After this, I tried out some other “fun” things. I rewrote the image uploading code, trying to multithread it properly, to no avail. So what did I do next?

Lambda

Essentially, I wrote a big lambda (Amazon Serverless code product) that would accept a file to be uploaded, convert it, and then upload. This actually worked fairly well, and got the job done.

And then we ran into CORS issues

Essentially, the browser won’t let you upload to upload.isoscribe.com if you’re on isoscribe.com. This makes sense from a security standpoint - what if somebody’s malicious code was running on there? We can’t let anybody break our website.

So I gave up.

Our third attempt

After the direct upload lambda, I tried something new.
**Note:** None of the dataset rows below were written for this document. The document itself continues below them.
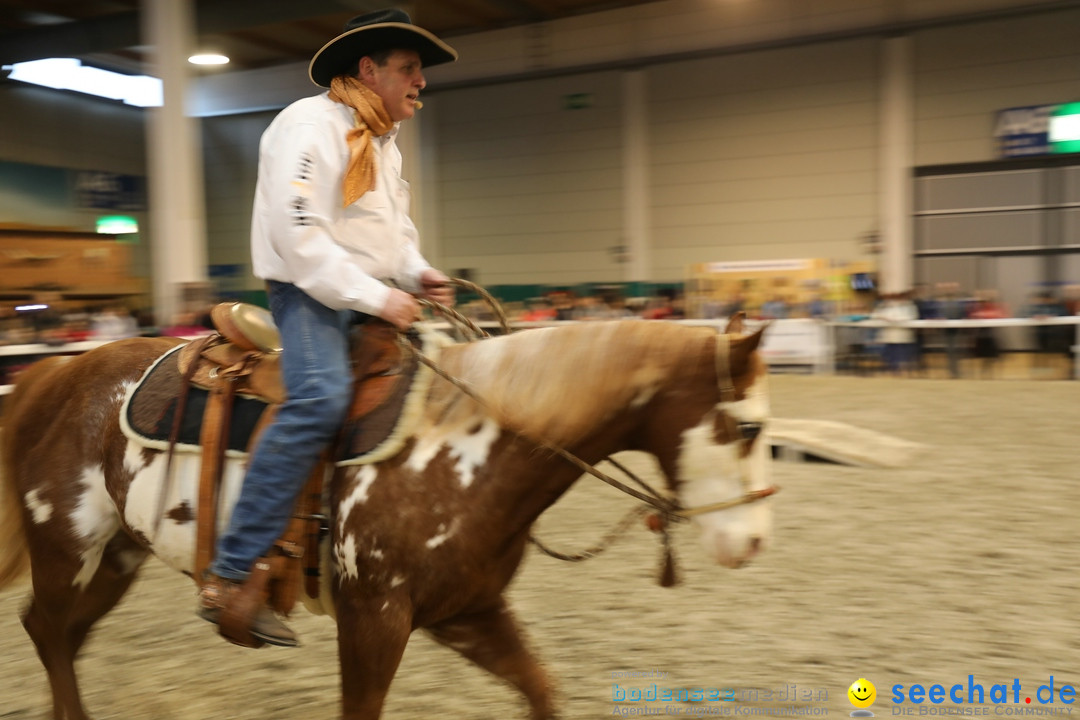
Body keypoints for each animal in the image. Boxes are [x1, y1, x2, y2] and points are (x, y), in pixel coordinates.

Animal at [0, 317, 777, 716]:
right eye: (746, 427)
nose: (752, 542)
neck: (463, 448)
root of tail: (55, 371)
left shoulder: (467, 611)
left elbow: (541, 689)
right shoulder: (374, 616)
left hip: (117, 555)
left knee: (61, 635)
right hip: (65, 543)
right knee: (46, 627)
Amazon S3 has something called “presigned URLs,” which allow me to create a url to which you can upload. This is a remarkable solution, because it maintains security, but allows you to upload directly to our CDN. So, I used a lambda to create presigned URLs for clients.

And then we ran into CORS issues… again

Yeah, so this wasn’t my brightest moment. You can’t make a request to upload.isoscribe.com from isoscribe.com, as I mentioned before.

Attempt 3.5

So, I took all the code out of the lambda and shoved it into our API. Now, you can query our API and ask for an upload URL, and it will happily spit one out to you, and then you upload to S3. This is how it works currently, and works fantastically.

But what about image conversion?

It’s still an issue. With presigned URLs, we can’t directly convert images. So what do we do?

We use an Amazon SNS topic to trigger a lambda to take the uploaded images, convert them, and put them in the right place.

In actual English: We get a notification every time the file is uploaded, and a miniature server will convert the images for me when it gets the right notification.

Thanks for reading!

–E

This post is licensed under CC BY 4.0 by the author.